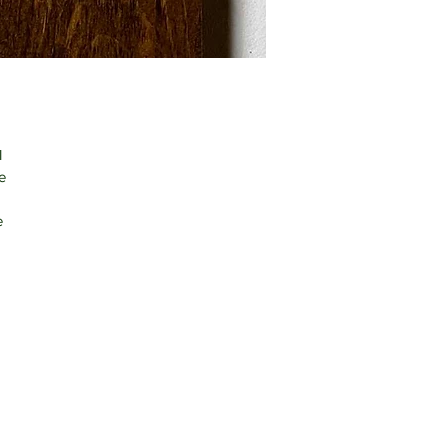
 
e 
e 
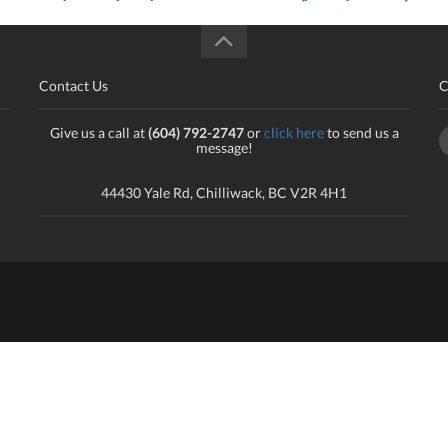
Contact Us
C
Give us a call at
(604) 792-2747
or
click here
to send us a
message!
44430 Yale Rd, Chilliwack, BC V2R 4H1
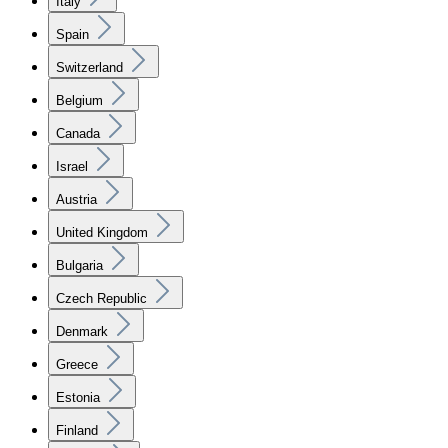
Italy
Spain
Switzerland
Belgium
Canada
Israel
Austria
United Kingdom
Bulgaria
Czech Republic
Denmark
Greece
Estonia
Finland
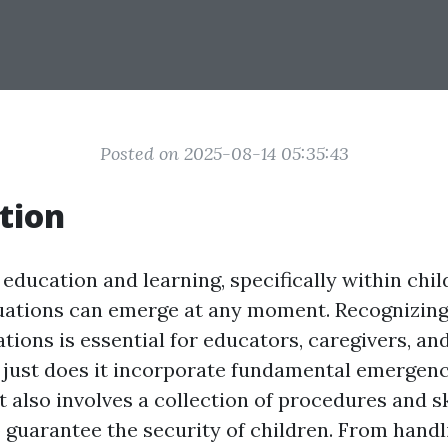
Posted on 2025-08-14 05:35:43
tion
 education and learning, specifically within chil
uations can emerge at any moment. Recognizin
ations is essential for educators, caregivers, 
t just does it incorporate fundamental emergen
it also involves a collection of procedures and s
 guarantee the security of children. From hand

- _Exercise description_
Reproduce the text read from every one of the records above, keeping each line exactly as it appears, and omit the pictures from your answer.

- _Written answer_
e 
e 
Contact Us
C
Give us a call at
(604) 792-2747
or
click here
to send us a
message!
44430 Yale Rd, Chilliwack, BC V2R 4H1
Italy
Spain
Switzerland
Belgium
Canada
Israel
Austria
United Kingdom
Bulgaria
Czech Republic
Denmark
Greece
Estonia
Finland
Posted on 2025-08-14 05:35:43
tion
 education and learning, specifically within chil
uations can emerge at any moment. Recognizin
ations is essential for educators, caregivers, 
t just does it incorporate fundamental emergen
it also involves a collection of procedures and s
 guarantee the security of children. From hand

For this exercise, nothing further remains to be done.